On the "HPC Advanced Properties" page, you can specify options that provide more detailed control over the performance session and the target application execution.
On this tab, you can modify the following values:
Profiling starts when you click the Launch button in Performance Explorer. The steps that are executed by the profiler are slightly different than profiling scenarios that do not target HPC applications. Because the application is executed and profiled on a different machine, it is necessary to deploy the application, profile it remotely and copy the results of the profiling run back to the local machine. The primary purpose of Visual Studio 2010 running on the development machine is to serve as a controller over the profiling process.
Depending on the configuration of performance session, the complete HPC profiling scenario consists of the following steps.
Execute the Pre-Profile script on the development machine where Visual Studio installed (optional).
Validate the profiling configuration (for example, at least one compute node of the cluster must be available in order to successfully run and profile an HPC application).
Deploy all specified files from the local machine to the Deployment share.
Copy all files from the Deployment share to the working directory (optional). If required, files are copied into the specified working directory on the profiling node.
Run the application. Multiple distributed processes are created and only one of them runs under the profiler. To achieve this, MPIExec.exe is used to launch the application processes on all nodes.
Clean up the working directory (optional) – if required, the working directory of profiling node is cleaned up.
Copy results from execution directory (either deployment share or working directory) to the local development machine.
Clean up the Deployment share.
Execute the Post-Profile script on the development machine where Visual Studio installed (optional).
After the profiling run, the profiler data file is added to the Reports list of the Performance Session and the file is opened by Visual Studio 2010 for analysis. The file is opened from the local staging directory, where it was copied in step 7 above. The file contains sampling profiling data from one process running on one of the cluster nodes.
The Output window of Visual Studio 2010 reports the progress of the scenario.
After you start profiling, you see the following messages in the Output window:
Profiling started. Starting Pre-script command C:\projects\ComputePI\PreProfilingScript.cmd Starting deployment to \\<computername>\CcpSpoolDir\ <username>\ComputePI Starting remote run "\\<computername>\CcpSpoolDir\<username>\ComputePI\deploy_to_workdir.bat" Starting remote run mpiexec.exe -n 1 "\\<computername>\CcpSpoolDir\<username>\ComputePI\HpcProfile.bat"
You might get a request for your credentials in order to validate your access to the cluster.
After your access is granted (Tip: Select "Remember my password" to avoid being prompted again when you work with the same cluster), the profiling process continues.
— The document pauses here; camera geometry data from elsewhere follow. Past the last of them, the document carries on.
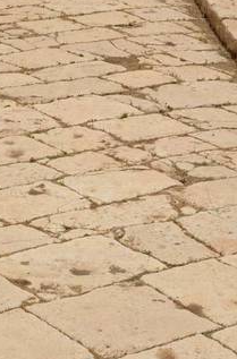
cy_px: 147
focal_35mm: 126
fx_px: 1254
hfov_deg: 10.7
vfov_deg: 16.3
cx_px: 11
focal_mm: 38
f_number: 18
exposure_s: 1/200
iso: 160
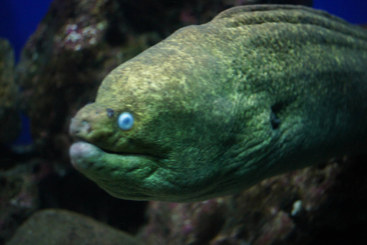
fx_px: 459
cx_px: 184
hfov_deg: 43.6
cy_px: 122
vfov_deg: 29.9
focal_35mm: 45
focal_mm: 30
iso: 1600
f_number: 2.8
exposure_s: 1/15
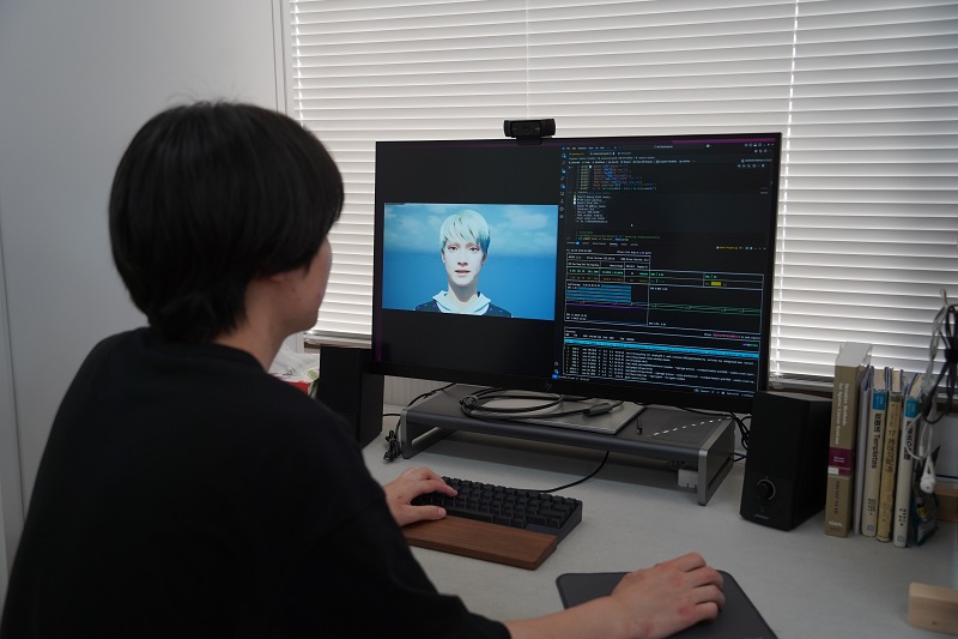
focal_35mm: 37
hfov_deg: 51.9
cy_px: 320
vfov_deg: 35.9
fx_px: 984
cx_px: 479
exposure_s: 1/160
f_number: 4
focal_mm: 37
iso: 800
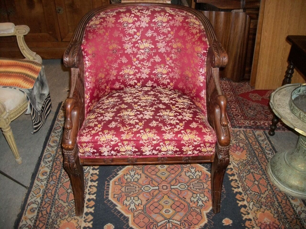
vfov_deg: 44.2
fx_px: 283
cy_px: 114
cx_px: 153
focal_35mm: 32
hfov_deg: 56.8
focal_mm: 5.7
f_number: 2.9
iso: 250
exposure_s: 1/30
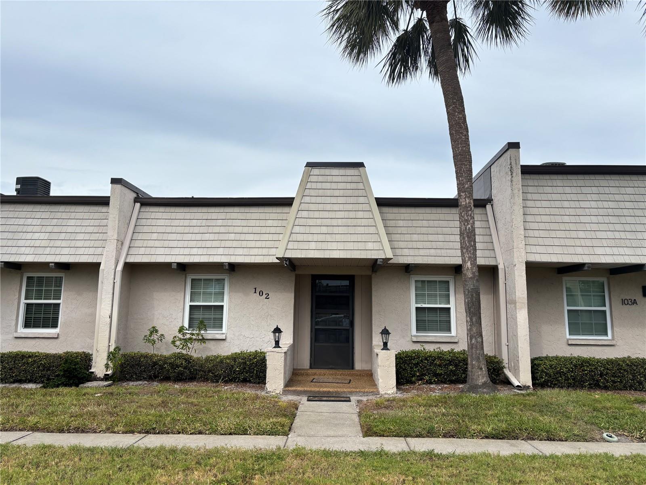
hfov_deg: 67.3
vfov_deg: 53.1
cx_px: 323
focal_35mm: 26
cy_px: 242
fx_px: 485
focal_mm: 5.96
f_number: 1.6
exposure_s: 1/3106
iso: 50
When the target application terminates, Visual Studio 2010 is notified and it collects the profiling results.
Starting remote run "\\<computername>\CcpSpoolDir\<username>\ComputePI\delete_from_workdir.bat" Starting copying *.* files from C:\projects\ComputePI\obj\Debug to C:\Users\<username>\AppData\Local\Temp\HpcProfiling Starting moving file \\<computername>\CcpSpoolDir\<username>\ComputePI\ComputePI100311.vsp to C:\Users\<username>\AppData\Local\Temp\HpcProfiling\ComputePI100311.vsp Cleaning deployment at \\<computername>\CcpSpoolDir\<username>\ComputePI Starting Post-script command C:\projects\ComputePI\PostProfilingScript.cmd Profiling finished.
You now have the basic skills needed to profile HPC servers and applications using the Visual Studio 2010 Profiling Tools.